Kaum Muslim tempo dulu benar-benar memiliki sesuatu yang melebihi keberanian, yang mengubah mereka menjadi lebih kuat dari seratus orang non-muslim. Tapi, kiwari, keberanian dan semangat tidak lagi terdapat pada diri para Muslim. Dulu kita telah membuktikan keberanian dan ketabahan di berbagai medan pertempuran. Pihak musuh tahu bahwa sejumlah kecil Muslim tidak mungkin dikalahkan dengan peralatan perang. Non-muslim tahu bahwa pasukan Muslim tak pernah mundur, bahkan mereka bertempur sambil menutup semua jalan untuk pulang. Kaum Muslim bertempur setelah mereka membakar kapal-kapal mereka, karena mereka bertempur hanya untuk menang atau mati syahid. Pihak musuh tahu bahwa kaum Muslim tahu cara untuk maju dan membuat musuh mundur. Mereka hanya berhenti melangkah bila bertemu laut atau sungai. Pada saat itulah mereka melakukan shalat dan kemudian mengatakan, “Wahai Allah! Bila laut ini tidak menghalangi langkah kami, kami akan terus melakukan jihad sampai orang-orang kafir itu terhapus dari bumi.”
Orang Nazaret dan Yahudi begitu malu dengan kekalahan moyang mereka di tangah kaum Muslim. Tapi sampai kapan sejarah dan kisah itu akan terus membuat mereka malu. Dan sampai kapan kita akan bertahan hidup untuk mengingatkan mereka tentang hal itu? Pada akhirnya telanjang di hadapan mereka. Musuh kita akhirnya tahu bahwa kita, sekarang, hampa. Tak punya kekuatan, tak punya kekuasaan. Kaum non-muslim tahu bahwa kakek-moyang kita adalah manusia-manusia yang berorientasi pada amal (practical people), sedangkan kita sekarang hanya gembar-gembor (lip-serving only).
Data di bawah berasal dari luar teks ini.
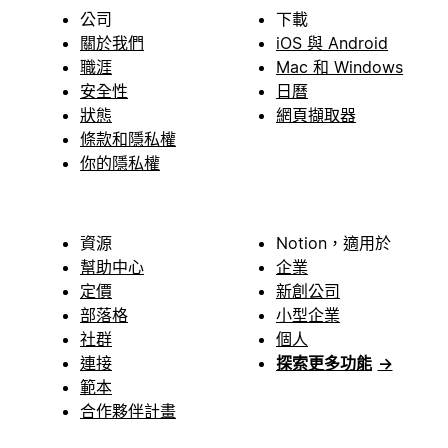
公司
下載
關於我們
iOS 與 Android
職涯
Mac 和 Windows
安全性
日曆
狀態
網頁擷取器
條款和隱私權
你的隱私權
資源
Notion，適用於
幫助中心
企業
定價
新創公司
部落格
小型企業
社群
個人
連接
探索更多功能
→
範本
合作夥伴計畫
Kakek-moyang kita dulu adalah para pemberani, yang sanggup menyerang musuh seperti elang yang ganas, sedangkan kaum Muslim sekarang cenderung mencari perlindungan untuk bersembunyi dari musuh. Mereka, kakek-moyang kita, adalah para pemburu mati syahid, yang pantang menjadi pengecut. Sedangkan para Muslim sekarang lebih mencintai kesenangan dan benda duniawi. Para Muslim sekarang tidak memiliki keberanian yang membuat mereka menjadi lebih kuat dari seratus musuh.
Sabda Rasulullah saw telah terbukti. “Tak lama lagi, semua non-muslim akan bersatu dan menyerang Muslim secara serentak.”
Ketika salah seorang bertanya, “Apakah hal itu terjadi karena kaum Muslim berjumlah sedikit?”, Rasulullah menjawab, “Tidak. Jumlah kalian lebih besar dari musuh (yang menyerang), tapi keadaan kalian seperti busa, yang tidak berisi apa-apa dan tidak mempunyai kekuatan apa-apa. Allah yang mahakuasa, karena kepengecutan kalian, akan melenyapkan ketakutan dari hati musuh, dan akan menyesaki hati kalian dengan kepengecutan.”
Sahabat yang lain bertanya, “Ya Rasulullah, apakah kami akan selemah itu?”
Rasulullah menjawab, “Kalian menjadi lemah karena cinta kepada dunia.”
Keadaan kita sekarang, perbatasan-perbatasan kita, ideologi-ideologi kita, minat-minat kita, keturunan kita dan seluruh wilayah Muslim, telah menjadi sasaran musuh Islam.
Hanya ada satu obat untuk mengatasi keadaan ini. Kita harus mengubah mental yang sekarang dengan mental para Muslim tempo dulu. Semangat dan keberanian kita akan mengubah nasib kita. Akan melindungi kepentingan-kepentingan kita, agama kita, negara kita, dan keturunan kita.
Tak ada obat lain yang dapat membela kita.